▶ **Dataset entries**
■ ■ ■ ■ ■
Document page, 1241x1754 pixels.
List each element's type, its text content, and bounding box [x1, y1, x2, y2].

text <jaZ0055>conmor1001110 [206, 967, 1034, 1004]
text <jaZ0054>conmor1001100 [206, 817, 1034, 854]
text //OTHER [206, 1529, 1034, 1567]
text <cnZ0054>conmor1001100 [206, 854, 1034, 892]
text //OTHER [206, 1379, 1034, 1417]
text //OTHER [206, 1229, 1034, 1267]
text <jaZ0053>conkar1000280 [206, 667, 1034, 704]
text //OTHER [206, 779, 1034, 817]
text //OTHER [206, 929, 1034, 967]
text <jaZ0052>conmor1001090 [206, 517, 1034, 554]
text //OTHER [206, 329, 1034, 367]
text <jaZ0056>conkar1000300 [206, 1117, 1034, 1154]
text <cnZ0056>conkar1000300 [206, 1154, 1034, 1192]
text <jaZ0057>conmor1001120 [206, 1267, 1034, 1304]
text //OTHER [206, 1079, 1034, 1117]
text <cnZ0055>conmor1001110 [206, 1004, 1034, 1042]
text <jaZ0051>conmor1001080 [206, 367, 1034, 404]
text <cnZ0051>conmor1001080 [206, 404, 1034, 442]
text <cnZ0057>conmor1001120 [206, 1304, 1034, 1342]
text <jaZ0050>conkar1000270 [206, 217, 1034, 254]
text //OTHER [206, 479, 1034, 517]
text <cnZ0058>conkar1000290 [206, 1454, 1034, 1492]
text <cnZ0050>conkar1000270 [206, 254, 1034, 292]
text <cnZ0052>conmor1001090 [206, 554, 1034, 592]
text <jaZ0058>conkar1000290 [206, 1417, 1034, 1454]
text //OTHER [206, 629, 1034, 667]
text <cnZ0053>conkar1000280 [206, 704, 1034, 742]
■ ■ ■ ■ ■
▶ **Exercise directions**
Copy out the data in full, exactly.

▶ **Result**
Document page, 1241x1754 pixels.
List each element's type, its text content, and bounding box [x1, y1, x2, y2].

text <jaZ0055>conmor1001110 [206, 967, 1034, 1004]
text <jaZ0054>conmor1001100 [206, 817, 1034, 854]
text //OTHER [206, 1529, 1034, 1567]
text <cnZ0054>conmor1001100 [206, 854, 1034, 892]
text //OTHER [206, 1379, 1034, 1417]
text //OTHER [206, 1229, 1034, 1267]
text <jaZ0053>conkar1000280 [206, 667, 1034, 704]
text //OTHER [206, 779, 1034, 817]
text //OTHER [206, 929, 1034, 967]
text <jaZ0052>conmor1001090 [206, 517, 1034, 554]
text //OTHER [206, 329, 1034, 367]
text <jaZ0056>conkar1000300 [206, 1117, 1034, 1154]
text <cnZ0056>conkar1000300 [206, 1154, 1034, 1192]
text <jaZ0057>conmor1001120 [206, 1267, 1034, 1304]
text //OTHER [206, 1079, 1034, 1117]
text <cnZ0055>conmor1001110 [206, 1004, 1034, 1042]
text <jaZ0051>conmor1001080 [206, 367, 1034, 404]
text <cnZ0051>conmor1001080 [206, 404, 1034, 442]
text <cnZ0057>conmor1001120 [206, 1304, 1034, 1342]
text <jaZ0050>conkar1000270 [206, 217, 1034, 254]
text //OTHER [206, 479, 1034, 517]
text <cnZ0058>conkar1000290 [206, 1454, 1034, 1492]
text <cnZ0050>conkar1000270 [206, 254, 1034, 292]
text <cnZ0052>conmor1001090 [206, 554, 1034, 592]
text <jaZ0058>conkar1000290 [206, 1417, 1034, 1454]
text //OTHER [206, 629, 1034, 667]
text <cnZ0053>conkar1000280 [206, 704, 1034, 742]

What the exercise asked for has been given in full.